1.5 Strategies 3 and 4: juvenile survival and migration
1.5.1 Juvenile survival
For organisms that are able to complete their life cycles within a year there is the possibility of spending the winter in various juvenile stages. We have already considered annual plants, the adults of which may die before the onset of winter, with seed not germinating until the spring. Surviving the winter as seeds has the advantages that the seeds are robust, and because they have a low water content they are less affected by freezing temperatures. Disadvantages of this strategy include the possibility that the seeds may be consumed by ground-feeding herbivores and that newly germinating plants may lose out in competition with annuals that germinated in the previous autumn.
Butterflies are good examples of insects that survive the winter in a variety of immature stages. Indeed, in Britain, different butterfly species overwinter at each of the juvenile stages of the life cycle, i.e. as eggs, larvae and pupae, or as adults.
Table 1.2 lists the numbers of species, categorised by butterfly family, that overwinter in each of these four stages in Britain.
......
• Task requirements:
1. From the passage on juvenile survival, write out the part from "1.5 Strategies 3" up to and including "the previous autumn.".
2. According to the passage on juvenile survival, why are overwintering seeds less affected by freezing temperatures?
3. Continue the passage on juvenile survival from the point where it stops.

• Extracted records:
......
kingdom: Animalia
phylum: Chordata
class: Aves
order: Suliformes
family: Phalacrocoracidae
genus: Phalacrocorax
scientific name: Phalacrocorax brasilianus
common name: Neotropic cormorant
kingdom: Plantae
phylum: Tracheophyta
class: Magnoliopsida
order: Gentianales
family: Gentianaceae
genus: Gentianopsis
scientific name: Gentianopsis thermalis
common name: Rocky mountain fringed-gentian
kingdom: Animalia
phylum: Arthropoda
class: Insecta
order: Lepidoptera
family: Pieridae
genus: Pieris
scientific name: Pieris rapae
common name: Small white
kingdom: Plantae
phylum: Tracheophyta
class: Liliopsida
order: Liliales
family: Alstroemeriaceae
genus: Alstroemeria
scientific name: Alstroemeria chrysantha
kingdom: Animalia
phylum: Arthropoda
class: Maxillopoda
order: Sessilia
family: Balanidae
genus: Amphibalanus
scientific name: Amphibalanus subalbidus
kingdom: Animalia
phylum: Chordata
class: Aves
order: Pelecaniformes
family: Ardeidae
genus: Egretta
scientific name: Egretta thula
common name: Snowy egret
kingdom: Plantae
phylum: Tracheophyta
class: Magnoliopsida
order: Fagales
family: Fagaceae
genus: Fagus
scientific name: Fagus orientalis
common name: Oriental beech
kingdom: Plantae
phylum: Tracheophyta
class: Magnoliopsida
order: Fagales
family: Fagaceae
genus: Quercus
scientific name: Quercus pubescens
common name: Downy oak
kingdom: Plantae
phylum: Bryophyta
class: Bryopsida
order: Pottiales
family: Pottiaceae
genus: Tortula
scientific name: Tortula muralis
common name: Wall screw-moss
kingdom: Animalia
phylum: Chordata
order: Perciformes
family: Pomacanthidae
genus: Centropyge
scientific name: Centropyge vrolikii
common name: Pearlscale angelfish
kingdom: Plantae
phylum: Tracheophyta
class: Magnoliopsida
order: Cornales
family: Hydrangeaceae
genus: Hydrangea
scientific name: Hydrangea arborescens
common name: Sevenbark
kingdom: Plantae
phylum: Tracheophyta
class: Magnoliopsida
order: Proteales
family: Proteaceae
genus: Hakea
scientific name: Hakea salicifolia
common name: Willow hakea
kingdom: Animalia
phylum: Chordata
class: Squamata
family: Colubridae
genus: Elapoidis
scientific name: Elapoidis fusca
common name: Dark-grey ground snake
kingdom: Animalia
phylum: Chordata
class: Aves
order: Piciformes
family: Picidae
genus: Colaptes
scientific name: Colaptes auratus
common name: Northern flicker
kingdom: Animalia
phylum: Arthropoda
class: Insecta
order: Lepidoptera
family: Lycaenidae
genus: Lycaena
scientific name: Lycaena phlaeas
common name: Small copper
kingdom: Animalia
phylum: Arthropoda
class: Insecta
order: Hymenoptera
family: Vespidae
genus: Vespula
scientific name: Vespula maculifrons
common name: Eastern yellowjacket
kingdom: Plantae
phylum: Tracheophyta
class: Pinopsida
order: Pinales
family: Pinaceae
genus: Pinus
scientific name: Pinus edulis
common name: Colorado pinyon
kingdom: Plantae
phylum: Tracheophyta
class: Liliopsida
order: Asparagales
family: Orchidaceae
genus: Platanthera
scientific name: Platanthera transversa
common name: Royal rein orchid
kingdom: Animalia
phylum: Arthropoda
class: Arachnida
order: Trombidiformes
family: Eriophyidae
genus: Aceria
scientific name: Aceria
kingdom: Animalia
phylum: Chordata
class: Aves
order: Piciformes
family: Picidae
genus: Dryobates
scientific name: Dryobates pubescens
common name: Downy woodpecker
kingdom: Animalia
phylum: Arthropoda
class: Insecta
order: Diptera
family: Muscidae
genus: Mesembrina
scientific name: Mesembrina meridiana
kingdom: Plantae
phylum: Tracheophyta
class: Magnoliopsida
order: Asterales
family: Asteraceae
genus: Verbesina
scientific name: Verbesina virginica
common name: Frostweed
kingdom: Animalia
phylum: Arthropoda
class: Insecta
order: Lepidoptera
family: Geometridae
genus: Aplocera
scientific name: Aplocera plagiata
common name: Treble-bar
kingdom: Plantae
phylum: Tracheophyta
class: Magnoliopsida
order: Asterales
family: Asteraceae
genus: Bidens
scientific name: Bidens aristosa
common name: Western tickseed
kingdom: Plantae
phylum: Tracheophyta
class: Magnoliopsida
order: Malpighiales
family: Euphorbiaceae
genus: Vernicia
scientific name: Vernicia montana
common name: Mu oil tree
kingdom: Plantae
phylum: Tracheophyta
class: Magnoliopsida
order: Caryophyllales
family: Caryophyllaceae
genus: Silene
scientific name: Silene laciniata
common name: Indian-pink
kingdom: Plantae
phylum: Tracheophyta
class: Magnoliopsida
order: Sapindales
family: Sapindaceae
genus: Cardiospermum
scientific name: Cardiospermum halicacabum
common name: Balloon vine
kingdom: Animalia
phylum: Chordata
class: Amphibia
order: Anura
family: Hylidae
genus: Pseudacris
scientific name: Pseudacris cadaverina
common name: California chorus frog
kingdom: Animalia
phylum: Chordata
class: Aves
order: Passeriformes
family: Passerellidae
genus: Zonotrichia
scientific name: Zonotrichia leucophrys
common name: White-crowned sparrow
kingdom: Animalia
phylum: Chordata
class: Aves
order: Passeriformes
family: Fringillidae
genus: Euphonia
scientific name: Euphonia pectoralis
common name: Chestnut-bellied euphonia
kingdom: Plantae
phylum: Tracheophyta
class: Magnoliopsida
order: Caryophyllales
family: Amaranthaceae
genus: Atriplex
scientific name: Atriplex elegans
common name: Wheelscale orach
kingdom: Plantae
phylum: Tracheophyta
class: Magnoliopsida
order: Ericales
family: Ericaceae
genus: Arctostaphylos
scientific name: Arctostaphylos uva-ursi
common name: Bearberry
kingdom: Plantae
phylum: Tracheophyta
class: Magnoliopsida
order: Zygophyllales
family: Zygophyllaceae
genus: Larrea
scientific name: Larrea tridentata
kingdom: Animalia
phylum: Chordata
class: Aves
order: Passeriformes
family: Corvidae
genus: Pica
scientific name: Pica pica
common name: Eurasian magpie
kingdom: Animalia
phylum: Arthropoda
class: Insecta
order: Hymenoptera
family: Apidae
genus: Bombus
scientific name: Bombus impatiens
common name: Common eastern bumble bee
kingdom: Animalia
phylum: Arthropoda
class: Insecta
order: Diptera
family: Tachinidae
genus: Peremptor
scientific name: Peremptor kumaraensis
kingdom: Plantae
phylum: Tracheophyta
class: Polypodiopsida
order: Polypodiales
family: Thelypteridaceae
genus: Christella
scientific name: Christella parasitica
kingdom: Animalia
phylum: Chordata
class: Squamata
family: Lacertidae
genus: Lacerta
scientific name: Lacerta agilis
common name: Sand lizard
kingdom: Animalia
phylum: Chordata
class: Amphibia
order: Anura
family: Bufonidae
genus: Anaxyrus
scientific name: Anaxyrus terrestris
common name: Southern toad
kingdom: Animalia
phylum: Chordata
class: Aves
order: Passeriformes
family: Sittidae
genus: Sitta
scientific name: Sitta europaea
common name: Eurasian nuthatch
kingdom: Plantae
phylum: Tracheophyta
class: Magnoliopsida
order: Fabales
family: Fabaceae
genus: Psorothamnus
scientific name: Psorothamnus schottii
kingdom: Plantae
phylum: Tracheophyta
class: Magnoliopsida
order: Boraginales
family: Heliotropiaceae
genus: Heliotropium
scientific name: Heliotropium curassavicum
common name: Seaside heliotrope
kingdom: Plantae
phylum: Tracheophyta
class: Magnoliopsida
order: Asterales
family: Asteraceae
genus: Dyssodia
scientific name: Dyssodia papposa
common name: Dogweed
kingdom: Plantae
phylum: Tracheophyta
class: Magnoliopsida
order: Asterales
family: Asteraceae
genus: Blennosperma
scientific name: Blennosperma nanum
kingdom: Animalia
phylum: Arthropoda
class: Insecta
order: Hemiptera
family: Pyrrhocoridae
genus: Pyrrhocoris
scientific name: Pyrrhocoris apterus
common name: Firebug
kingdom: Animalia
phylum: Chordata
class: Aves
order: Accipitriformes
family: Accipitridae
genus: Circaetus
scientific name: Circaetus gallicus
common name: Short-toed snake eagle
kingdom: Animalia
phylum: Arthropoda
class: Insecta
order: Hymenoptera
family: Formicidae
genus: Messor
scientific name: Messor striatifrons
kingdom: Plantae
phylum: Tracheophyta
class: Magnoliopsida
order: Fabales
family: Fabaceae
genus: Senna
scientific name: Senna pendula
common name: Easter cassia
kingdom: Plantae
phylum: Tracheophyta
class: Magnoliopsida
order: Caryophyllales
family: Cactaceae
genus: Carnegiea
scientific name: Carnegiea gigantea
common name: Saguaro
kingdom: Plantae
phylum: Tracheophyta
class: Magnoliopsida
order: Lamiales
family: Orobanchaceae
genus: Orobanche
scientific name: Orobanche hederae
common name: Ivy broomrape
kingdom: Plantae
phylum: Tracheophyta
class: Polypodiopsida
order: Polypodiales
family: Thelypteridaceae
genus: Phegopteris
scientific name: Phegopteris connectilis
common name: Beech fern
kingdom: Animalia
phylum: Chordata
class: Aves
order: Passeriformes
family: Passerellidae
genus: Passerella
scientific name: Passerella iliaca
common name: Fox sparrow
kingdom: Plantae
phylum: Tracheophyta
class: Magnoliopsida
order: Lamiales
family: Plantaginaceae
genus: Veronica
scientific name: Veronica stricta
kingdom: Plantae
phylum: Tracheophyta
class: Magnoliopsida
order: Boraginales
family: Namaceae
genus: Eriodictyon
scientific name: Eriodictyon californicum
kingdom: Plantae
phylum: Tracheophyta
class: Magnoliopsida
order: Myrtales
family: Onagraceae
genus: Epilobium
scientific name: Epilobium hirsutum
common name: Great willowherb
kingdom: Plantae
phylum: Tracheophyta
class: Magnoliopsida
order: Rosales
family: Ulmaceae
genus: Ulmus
......
• Task-by-task outputs:
1.
1.5 Strategies 3 and 4: juvenile survival and migration
1.5.1 Juvenile survival
For organisms that are able to complete their life cycles within a year there is the possibility of spending the winter in various juvenile stages. We have already considered annual plants, the adults of which may die before the onset of winter, with seed not germinating until the spring. Surviving the winter as seeds has the advantages that the seeds are robust, and because they have a low water content they are less affected by freezing temperatures. Disadvantages of this strategy include the possibility that the seeds may be consumed by ground-feeding herbivores and that newly germinating plants may lose out in competition with annuals that germinated in the previous autumn.

2. They have a low water content.

3.
Juvenile stage | Adult | |||
---|---|---|---|---|
Butterfly family | Egg | Larva | Pupa | |
Satyridae | 0 | 11 | 0 | 0 |
Nymphalidae | 1 | 9 | 0 | 4 |
Lycaenidae | 6 | 7 | 2 | 0 |
Pieridae | 0 | 0 | 5 | 1 |
Hesperiidae | 2 | 5 | 1 | 0 |
other | 0 | 0 | 2 | 0 |
total | 9 | 32 | 10 | 5 |
Question 7
Based on Table 1.2, what is the predominant overwintering stage of butterflies?
Answer
Larvae (caterpillars), occurring in 32 out of 56 species (57%).
There appear to be some phylogenetic patterns in overwintering strategy amongst the butterflies, i.e. some butterfly families in Britain are restricted to certain strategies.
Question 8
Which butterfly families are restricted to overwintering at one immature stage in Britain?
Answer
The Satyridae (browns) only overwinter as larvae and the Pieridae (whites) overwinter as pupae.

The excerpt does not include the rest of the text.